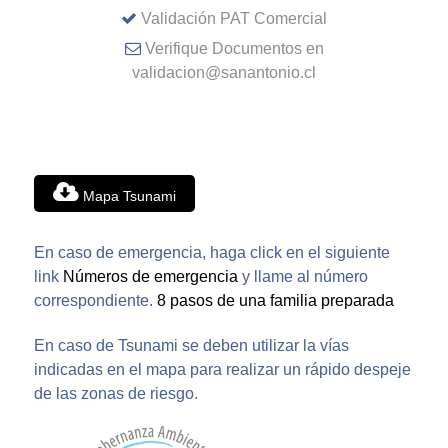
Validación PAT Comercial
Verifique Documentos en
validacion@sanantonio.cl
Mapa Tsunami
En caso de emergencia, haga click en el siguiente
link
Números de emergencia
y llame al número
correspondiente.
8 pasos de una familia preparada
En caso de Tsunami se deben utilizar la vías
indicadas en el mapa para realizar un rápido despeje
de las zonas de riesgo.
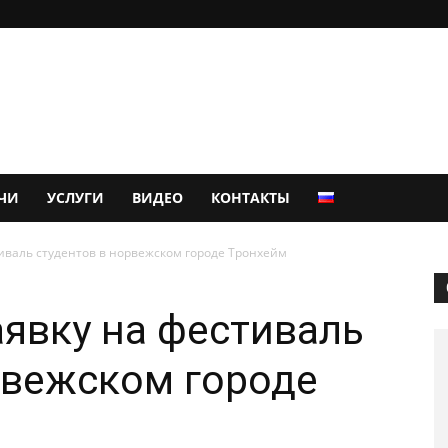
ЧИ
УСЛУГИ
ВИДЕО
КОНТАКТЫ
тиваль студентов в норвежском городе Тронхейм
аявку на фестиваль
рвежском городе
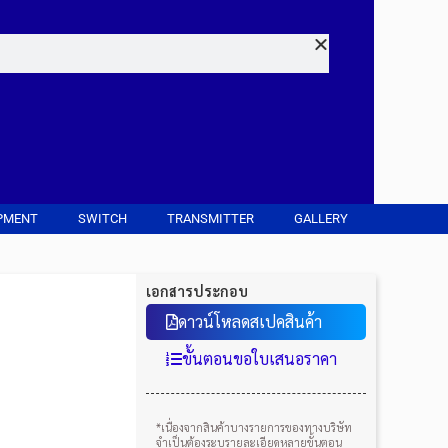
PMENT
SWITCH
TRANSMITTER
GALLERY
เอกสารประกอบ
ดาวน์โหลดสเปคสินค้า
ขั้นตอนขอใบเสนอราคา
*เนื่องจากสินค้าบางรายการของทางบริษัท
จำเป็นต้องระบุรายละเอียดหลายขั้นตอน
* * *
**Work task:**
Write out the text of all the records above again, swapping every "Tsunami" for "Maremoto" and changing nothing else. Leave the pictures out.

**Output of the task:**
Validación PAT Comercial
Verifique Documentos en
validacion@sanantonio.cl
Mapa Maremoto
En caso de emergencia, haga click en el siguiente
link
Números de emergencia
y llame al número
correspondiente.
8 pasos de una familia preparada
En caso de Maremoto se deben utilizar la vías
indicadas en el mapa para realizar un rápido despeje
de las zonas de riesgo.
ЧИ
УСЛУГИ
ВИДЕО
КОНТАКТЫ
тиваль студентов в норвежском городе Тронхейм
аявку на фестиваль
рвежском городе
PMENT
SWITCH
TRANSMITTER
GALLERY
เอกสารประกอบ
ดาวน์โหลดสเปคสินค้า
ขั้นตอนขอใบเสนอราคา
*เนื่องจากสินค้าบางรายการของทางบริษัท
จำเป็นต้องระบุรายละเอียดหลายขั้นตอน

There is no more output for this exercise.